Pictures aside, output each record exactly.
::::::::::
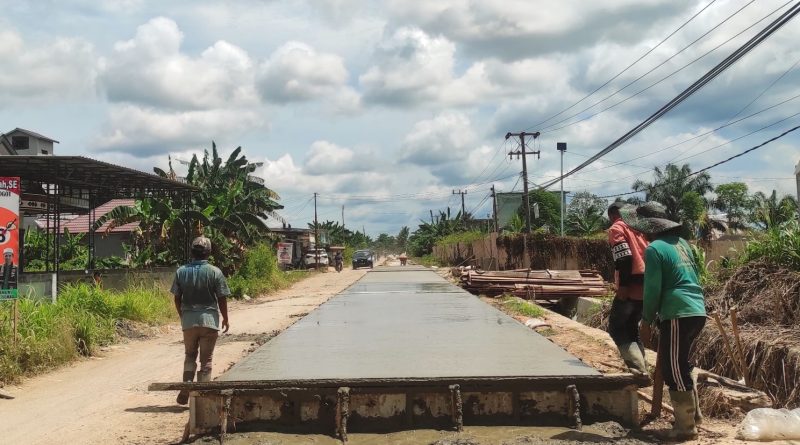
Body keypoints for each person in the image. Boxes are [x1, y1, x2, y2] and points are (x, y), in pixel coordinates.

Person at [622, 202, 706, 441]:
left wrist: (646, 318)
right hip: (696, 309)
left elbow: (653, 289)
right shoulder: (682, 244)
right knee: (681, 363)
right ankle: (694, 416)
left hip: (678, 312)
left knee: (673, 368)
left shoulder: (655, 249)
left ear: (649, 227)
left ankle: (685, 428)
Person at [171, 236, 231, 405]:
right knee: (207, 360)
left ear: (192, 252)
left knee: (190, 355)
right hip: (209, 321)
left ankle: (187, 385)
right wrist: (225, 318)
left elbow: (177, 298)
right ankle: (202, 397)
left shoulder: (181, 271)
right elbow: (222, 298)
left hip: (189, 321)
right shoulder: (215, 272)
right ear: (209, 252)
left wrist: (183, 316)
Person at [606, 202, 649, 376]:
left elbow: (624, 258)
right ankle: (643, 366)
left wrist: (623, 286)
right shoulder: (640, 230)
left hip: (630, 286)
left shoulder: (617, 228)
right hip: (646, 287)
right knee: (632, 328)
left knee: (617, 328)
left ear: (613, 216)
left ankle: (638, 369)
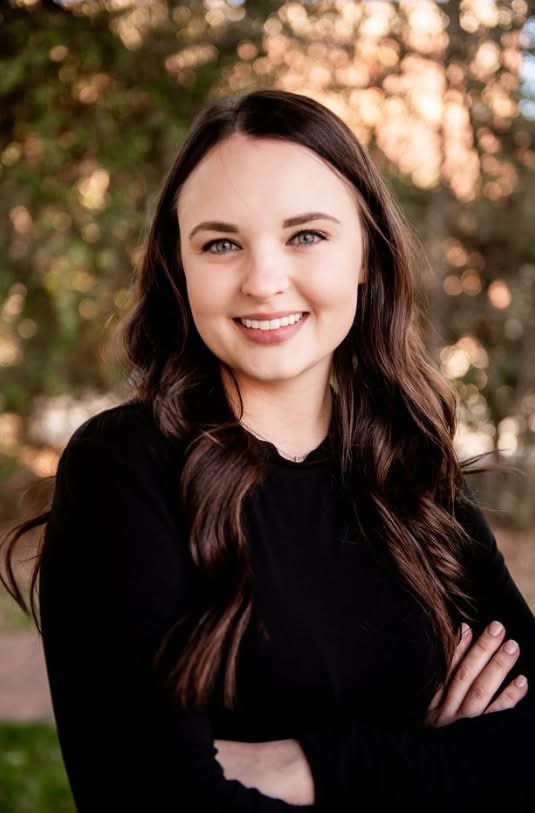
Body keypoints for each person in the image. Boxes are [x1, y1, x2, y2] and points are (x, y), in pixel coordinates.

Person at [1, 89, 534, 813]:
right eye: (220, 244)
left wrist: (301, 764)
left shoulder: (411, 475)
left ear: (366, 254)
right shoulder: (123, 467)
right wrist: (436, 761)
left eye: (306, 235)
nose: (263, 281)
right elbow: (152, 798)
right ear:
::::::::::
Answer to this exercise.
Body keypoints for each person in the image. Boxes are [x1, y1, x2, y2] and points are (x, y), in pixel coordinates.

Person at [622, 202, 706, 441]:
left wrist: (646, 318)
right hip: (696, 309)
left elbow: (653, 289)
right shoulder: (682, 244)
right knee: (681, 363)
right ankle: (694, 416)
left hip: (678, 312)
left knee: (673, 368)
left shoulder: (655, 249)
left ear: (649, 227)
left ankle: (685, 428)
Person at [171, 236, 231, 405]:
right knee: (207, 360)
left ear: (192, 252)
left knee: (190, 355)
right hip: (209, 321)
left ankle: (187, 385)
right wrist: (225, 318)
left elbow: (177, 298)
right ankle: (202, 397)
left shoulder: (181, 271)
right elbow: (222, 298)
left hip: (189, 321)
right shoulder: (215, 272)
right ear: (209, 252)
left wrist: (183, 316)
Person at [606, 202, 649, 376]:
left elbow: (624, 258)
right ankle: (643, 366)
left wrist: (623, 286)
right shoulder: (640, 230)
left hip: (630, 286)
left shoulder: (617, 228)
right hip: (646, 287)
right knee: (632, 328)
left knee: (617, 328)
left ear: (613, 216)
left ankle: (638, 369)
Body keypoints for each person in the image. Boxes are [x1, y1, x2, y2] and points are (x, y), in pixel coordinates.

Person at [1, 89, 534, 813]:
right eye: (220, 244)
left wrist: (301, 764)
left shoulder: (411, 475)
left ear: (366, 254)
right shoulder: (123, 467)
right wrist: (436, 761)
left eye: (306, 235)
nose: (263, 281)
right elbow: (152, 798)
right ear:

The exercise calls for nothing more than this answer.